Rewrite the lines of the entries below, changing every "common name" to "vernacular name" and leaving everything else unchanged. Omit the pictures.
===== ITEMS
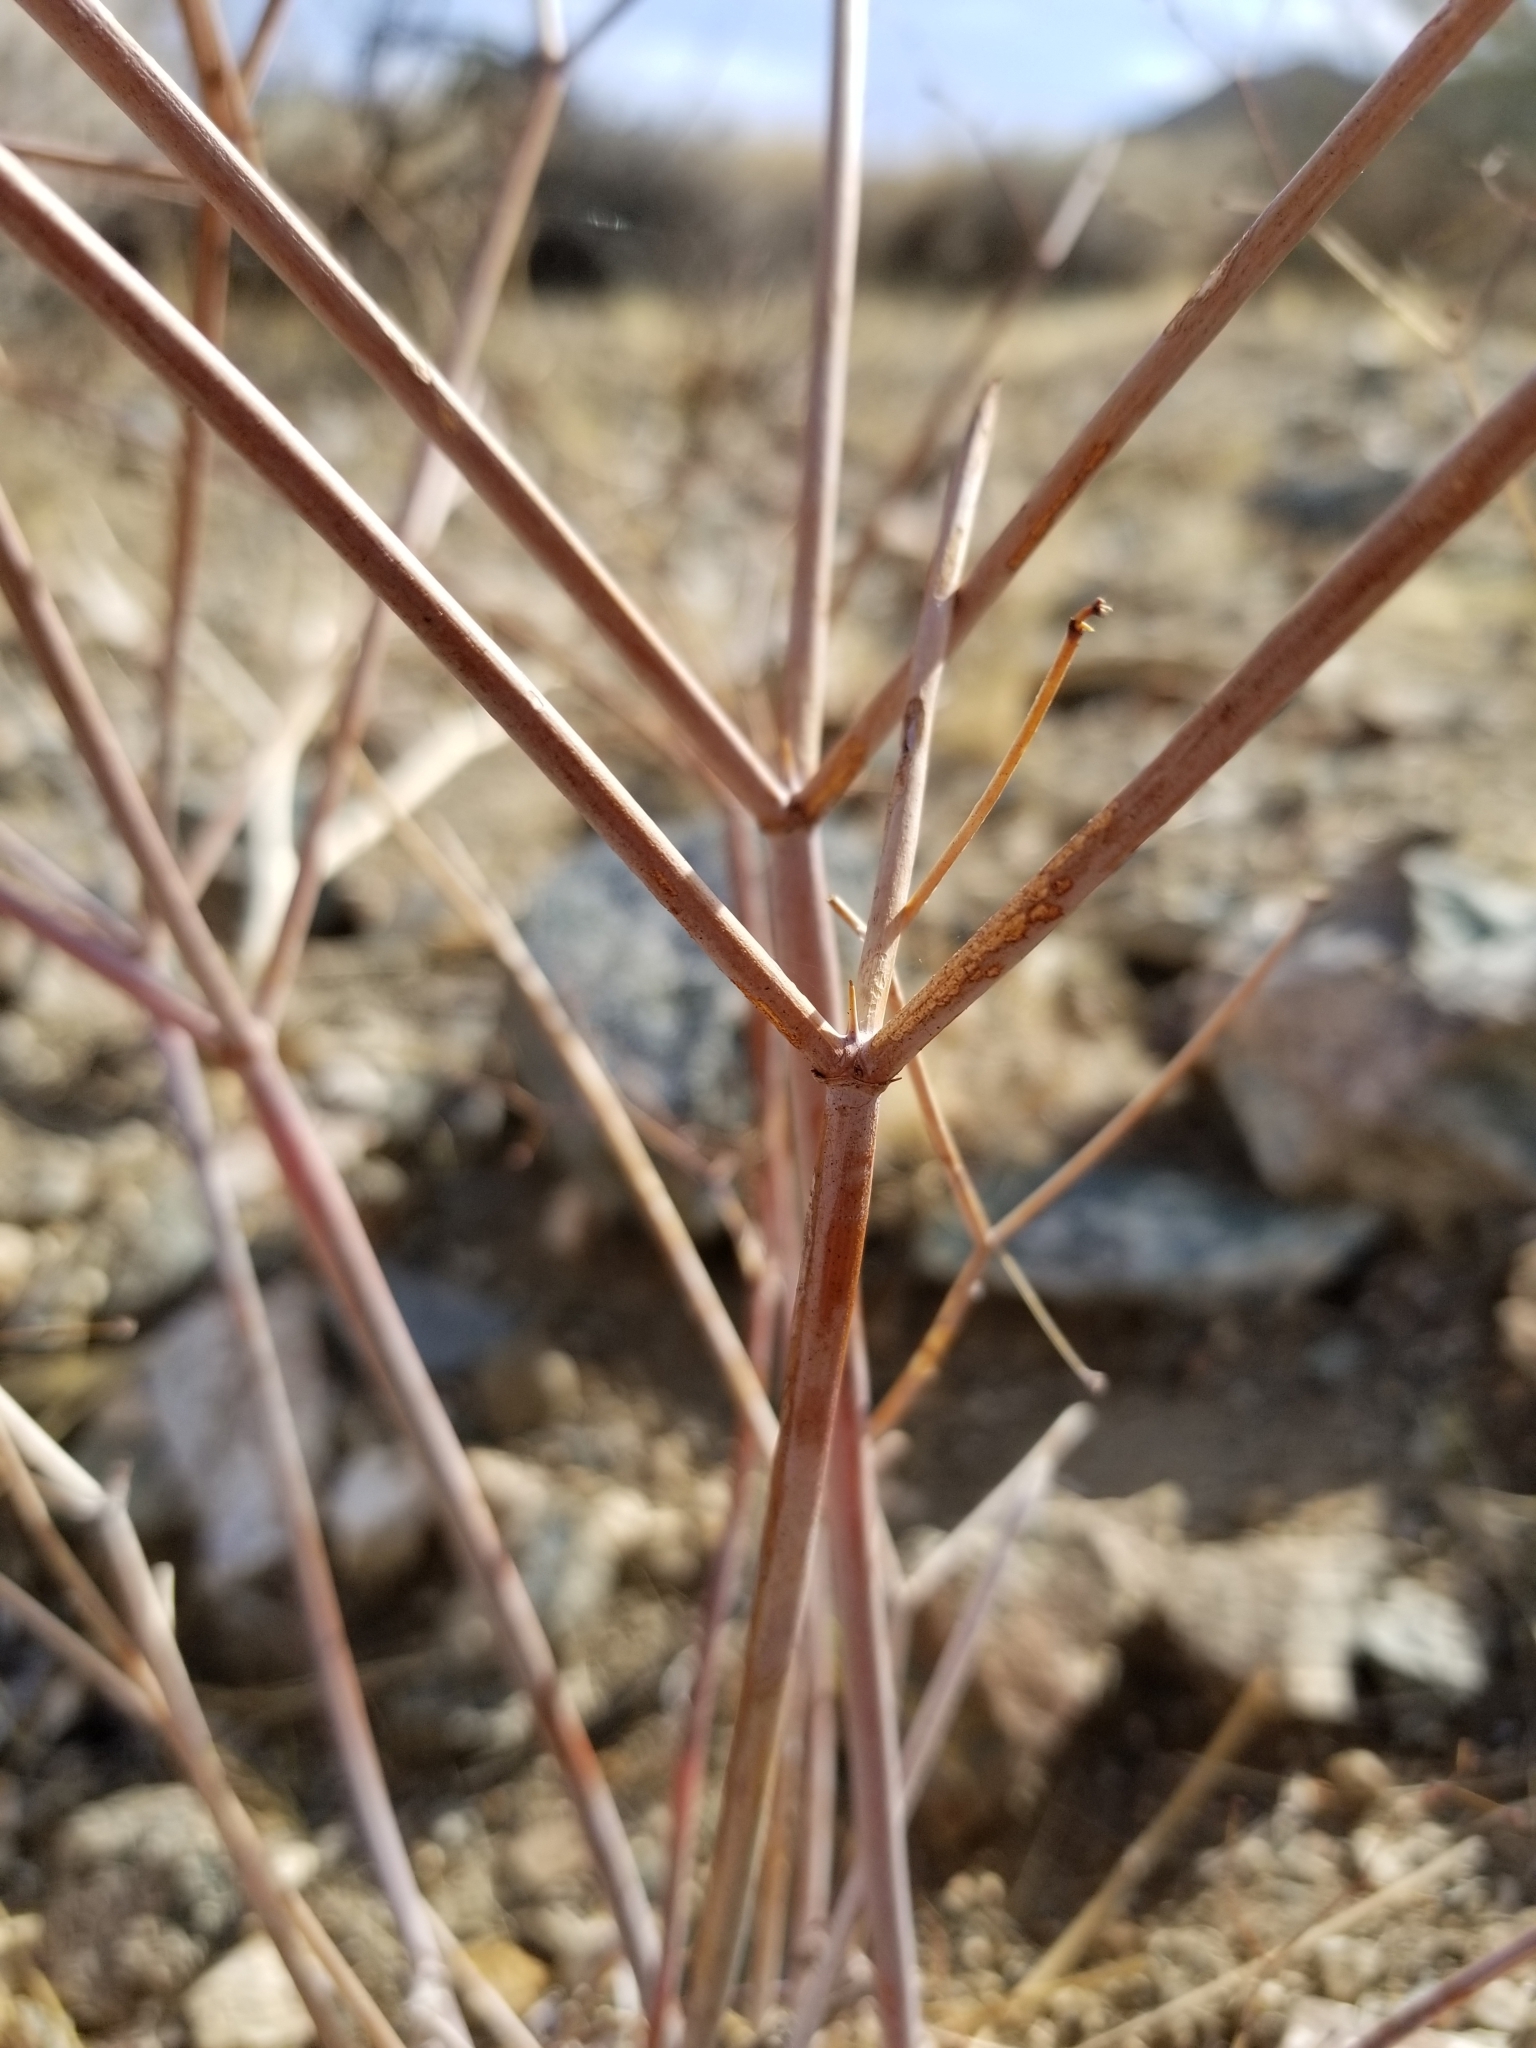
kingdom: Plantae
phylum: Tracheophyta
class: Magnoliopsida
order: Caryophyllales
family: Polygonaceae
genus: Eriogonum
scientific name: Eriogonum inflatum
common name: Desert trumpet
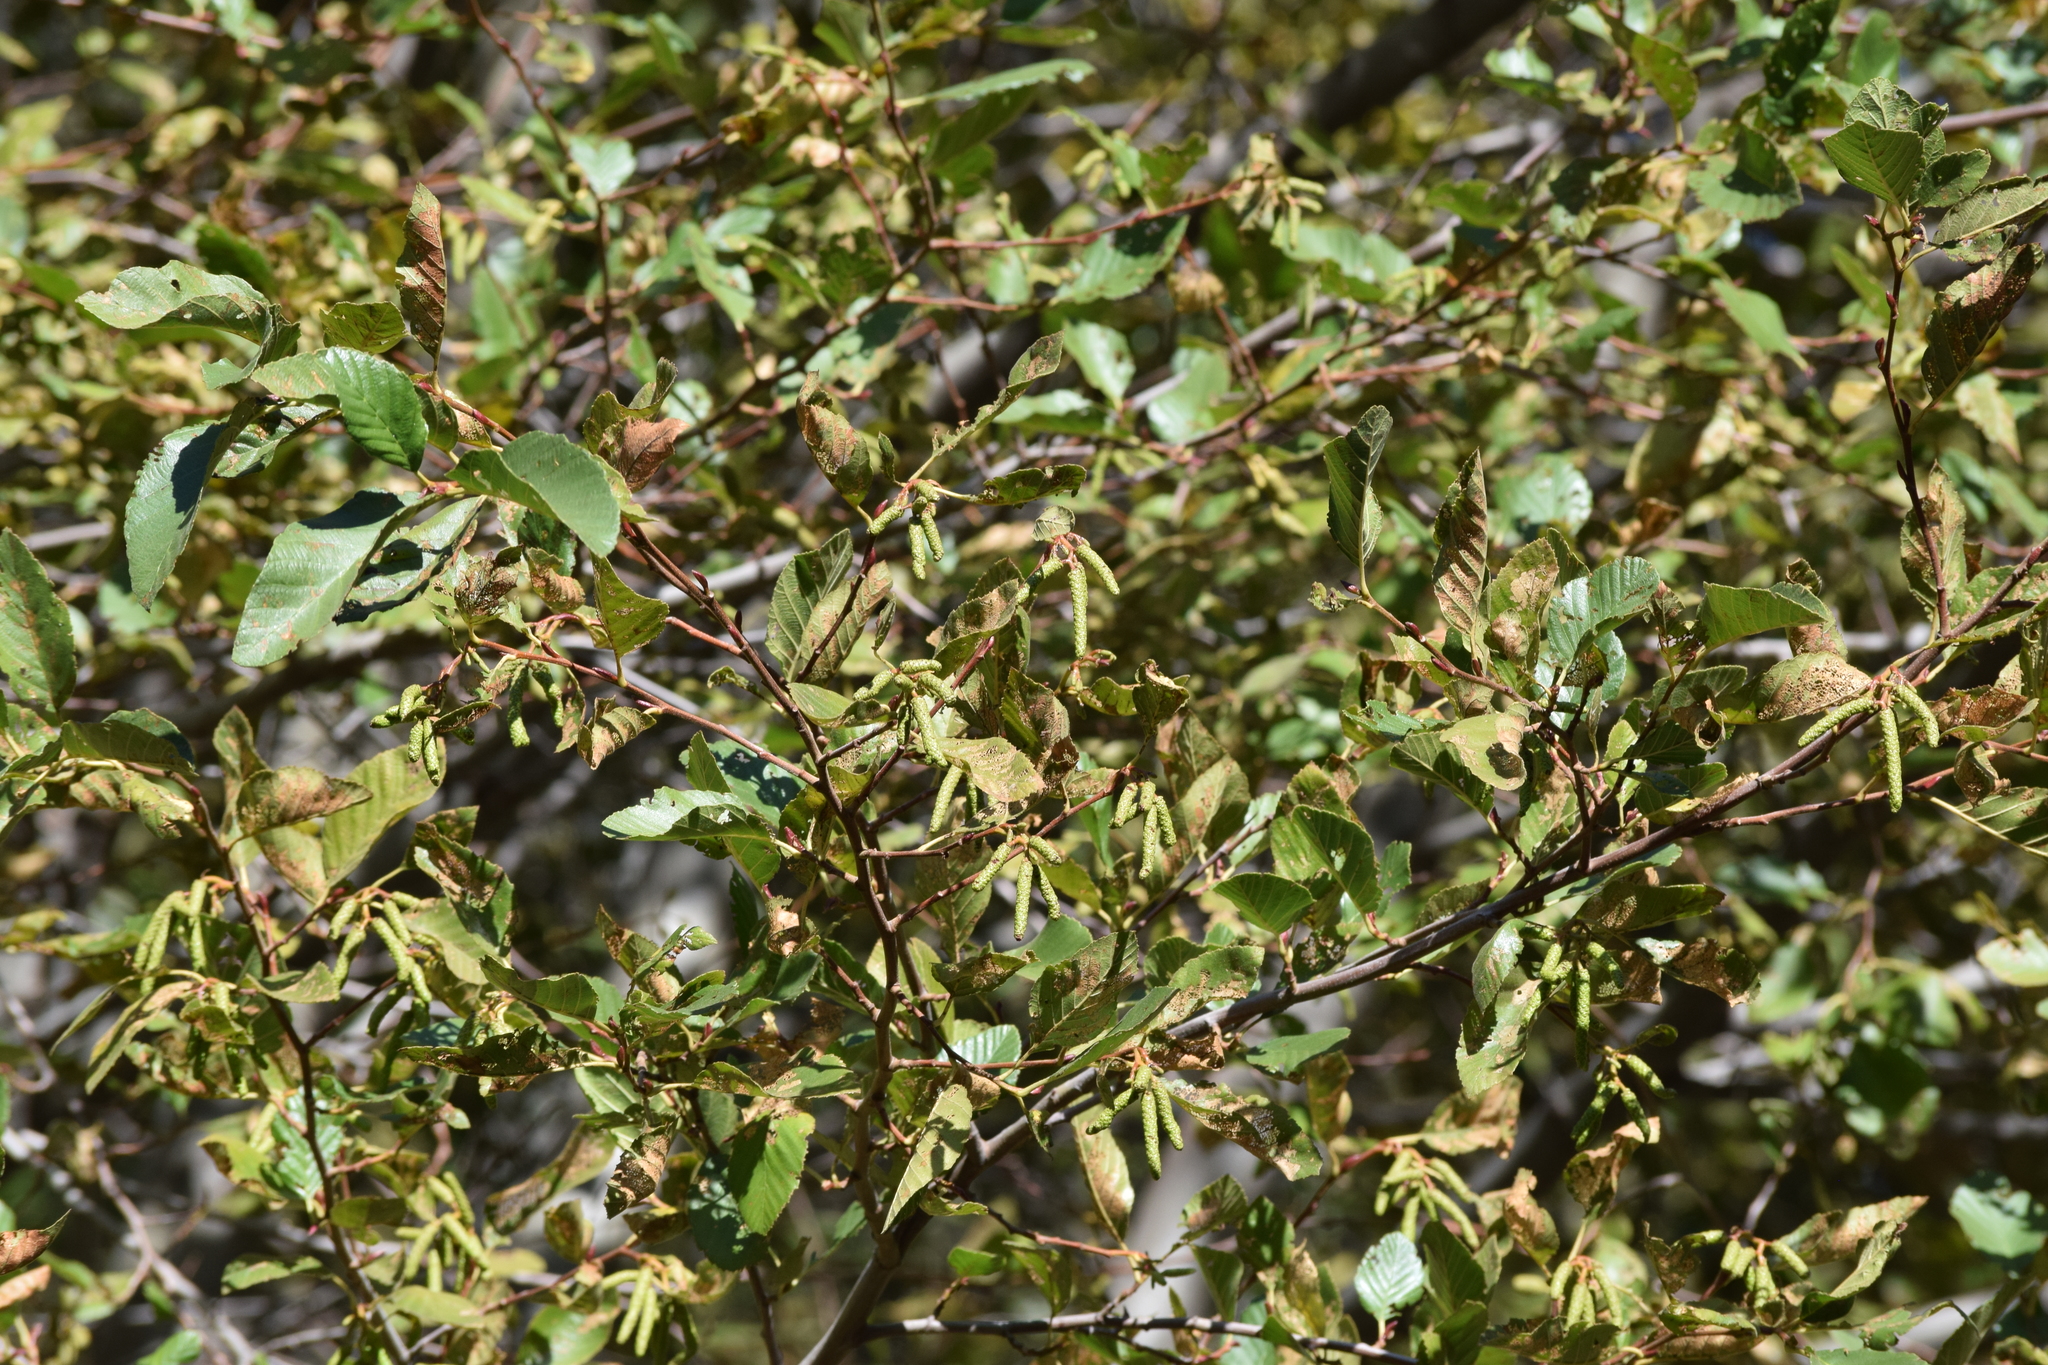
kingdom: Plantae
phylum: Tracheophyta
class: Magnoliopsida
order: Fagales
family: Betulaceae
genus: Alnus
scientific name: Alnus rhombifolia
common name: California alder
==========
(EXPECTED OUTPUT)
kingdom: Plantae
phylum: Tracheophyta
class: Magnoliopsida
order: Caryophyllales
family: Polygonaceae
genus: Eriogonum
scientific name: Eriogonum inflatum
vernacular name: Desert trumpet
kingdom: Plantae
phylum: Tracheophyta
class: Magnoliopsida
order: Fagales
family: Betulaceae
genus: Alnus
scientific name: Alnus rhombifolia
vernacular name: California alder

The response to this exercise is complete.